START Input

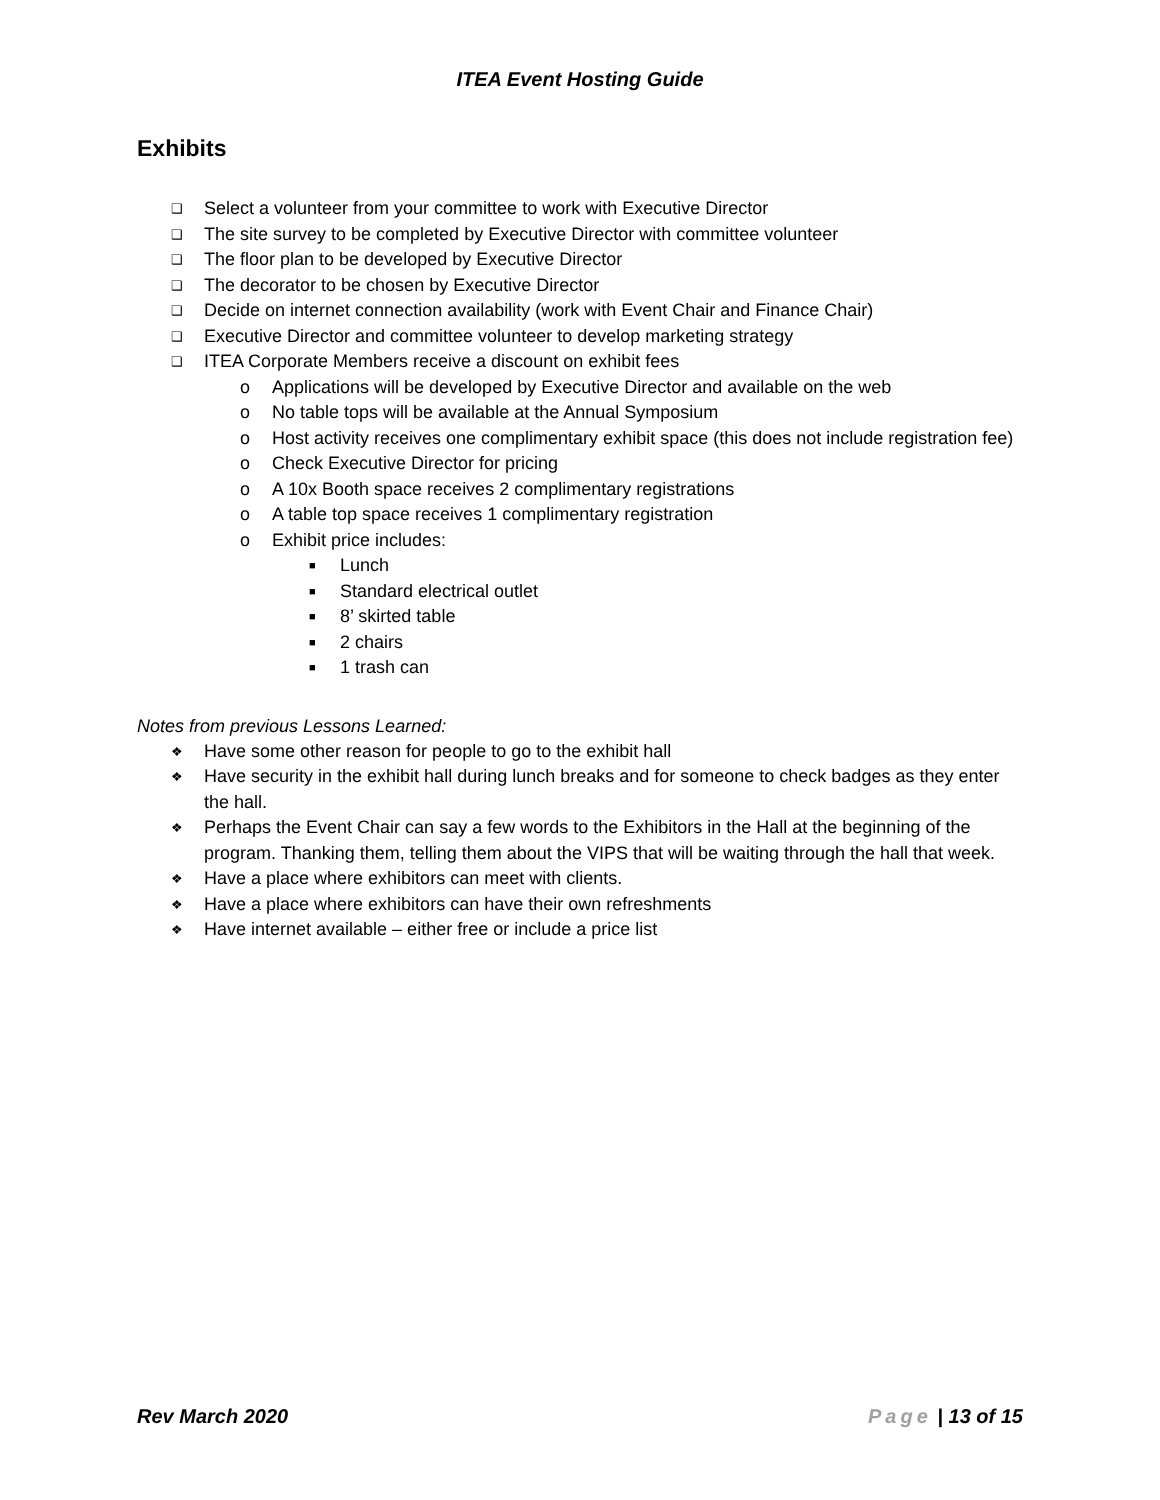ITEA Event Hosting Guide
Exhibits
❑ Select a volunteer from your committee to work with Executive Director
❑ The site survey to be completed by Executive Director with committee volunteer
❑ The floor plan to be developed by Executive Director
❑ The decorator to be chosen by Executive Director
❑ Decide on internet connection availability (work with Event Chair and Finance Chair)
❑ Executive Director and committee volunteer to develop marketing strategy
❑ ITEA Corporate Members receive a discount on exhibit fees
o Applications will be developed by Executive Director and available on the web
o No table tops will be available at the Annual Symposium
o Host activity receives one complimentary exhibit space (this does not include registration fee)
o Check Executive Director for pricing
o A 10x Booth space receives 2 complimentary registrations
o A table top space receives 1 complimentary registration
o Exhibit price includes:
■ Lunch
■ Standard electrical outlet
■ 8’ skirted table
■ 2 chairs
■ 1 trash can
Notes from previous Lessons Learned:
❖ Have some other reason for people to go to the exhibit hall
❖ Have security in the exhibit hall during lunch breaks and for someone to check badges as they enter the hall.
❖ Perhaps the Event Chair can say a few words to the Exhibitors in the Hall at the beginning of the program. Thanking them, telling them about the VIPS that will be waiting through the hall that week.
❖ Have a place where exhibitors can meet with clients.
❖ Have a place where exhibitors can have their own refreshments
❖ Have internet available – either free or include a price list
Rev March 2020 Page | 13 of 15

END Input

Assignment » Lines that hold "volunteer" are the ones to copy, so pick each out from the data.

Result for this task »
❑ Select a volunteer from your committee to work with Executive Director
❑ The site survey to be completed by Executive Director with committee volunteer
❑ Executive Director and committee volunteer to develop marketing strategy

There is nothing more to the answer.